(Saved entries)
======
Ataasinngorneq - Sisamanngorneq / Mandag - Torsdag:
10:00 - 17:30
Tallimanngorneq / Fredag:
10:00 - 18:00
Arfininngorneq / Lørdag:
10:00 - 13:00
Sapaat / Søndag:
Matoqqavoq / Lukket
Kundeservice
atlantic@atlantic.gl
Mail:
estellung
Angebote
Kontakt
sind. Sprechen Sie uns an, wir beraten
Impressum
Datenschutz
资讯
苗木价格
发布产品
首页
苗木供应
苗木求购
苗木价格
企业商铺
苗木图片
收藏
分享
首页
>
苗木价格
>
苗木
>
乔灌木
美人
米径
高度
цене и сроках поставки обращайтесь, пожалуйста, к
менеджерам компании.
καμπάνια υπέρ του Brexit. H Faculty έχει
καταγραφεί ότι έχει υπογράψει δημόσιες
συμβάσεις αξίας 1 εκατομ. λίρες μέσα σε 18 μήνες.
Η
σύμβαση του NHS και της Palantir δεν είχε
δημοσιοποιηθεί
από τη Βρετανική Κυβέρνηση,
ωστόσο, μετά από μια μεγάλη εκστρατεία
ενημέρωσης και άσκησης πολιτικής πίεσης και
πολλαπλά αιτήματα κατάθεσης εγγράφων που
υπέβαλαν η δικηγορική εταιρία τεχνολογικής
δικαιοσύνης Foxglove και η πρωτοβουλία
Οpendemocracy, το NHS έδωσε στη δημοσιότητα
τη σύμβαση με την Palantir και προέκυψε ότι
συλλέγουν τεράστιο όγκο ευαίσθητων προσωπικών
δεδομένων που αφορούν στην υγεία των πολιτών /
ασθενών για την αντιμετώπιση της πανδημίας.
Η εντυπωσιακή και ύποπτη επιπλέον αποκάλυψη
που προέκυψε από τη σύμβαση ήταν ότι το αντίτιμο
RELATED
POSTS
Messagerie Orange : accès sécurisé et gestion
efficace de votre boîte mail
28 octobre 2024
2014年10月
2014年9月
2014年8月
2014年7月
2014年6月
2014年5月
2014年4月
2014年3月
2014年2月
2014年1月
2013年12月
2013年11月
======
Goal of the exercise:
Copy every line of the material above word for word and in the same order.

Task answer:
Ataasinngorneq - Sisamanngorneq / Mandag - Torsdag:
10:00 - 17:30
Tallimanngorneq / Fredag:
10:00 - 18:00
Arfininngorneq / Lørdag:
10:00 - 13:00
Sapaat / Søndag:
Matoqqavoq / Lukket
Kundeservice
atlantic@atlantic.gl
Mail:
estellung
Angebote
Kontakt
sind. Sprechen Sie uns an, wir beraten
Impressum
Datenschutz
资讯
苗木价格
发布产品
首页
苗木供应
苗木求购
苗木价格
企业商铺
苗木图片
收藏
分享
首页
>
苗木价格
>
苗木
>
乔灌木
美人
米径
高度
цене и сроках поставки обращайтесь, пожалуйста, к
менеджерам компании.
καμπάνια υπέρ του Brexit. H Faculty έχει
καταγραφεί ότι έχει υπογράψει δημόσιες
συμβάσεις αξίας 1 εκατομ. λίρες μέσα σε 18 μήνες.
Η
σύμβαση του NHS και της Palantir δεν είχε
δημοσιοποιηθεί
από τη Βρετανική Κυβέρνηση,
ωστόσο, μετά από μια μεγάλη εκστρατεία
ενημέρωσης και άσκησης πολιτικής πίεσης και
πολλαπλά αιτήματα κατάθεσης εγγράφων που
υπέβαλαν η δικηγορική εταιρία τεχνολογικής
δικαιοσύνης Foxglove και η πρωτοβουλία
Οpendemocracy, το NHS έδωσε στη δημοσιότητα
τη σύμβαση με την Palantir και προέκυψε ότι
συλλέγουν τεράστιο όγκο ευαίσθητων προσωπικών
δεδομένων που αφορούν στην υγεία των πολιτών /
ασθενών για την αντιμετώπιση της πανδημίας.
Η εντυπωσιακή και ύποπτη επιπλέον αποκάλυψη
που προέκυψε από τη σύμβαση ήταν ότι το αντίτιμο
RELATED
POSTS
Messagerie Orange : accès sécurisé et gestion
efficace de votre boîte mail
28 octobre 2024
2014年10月
2014年9月
2014年8月
2014年7月
2014年6月
2014年5月
2014年4月
2014年3月
2014年2月
2014年1月
2013年12月
2013年11月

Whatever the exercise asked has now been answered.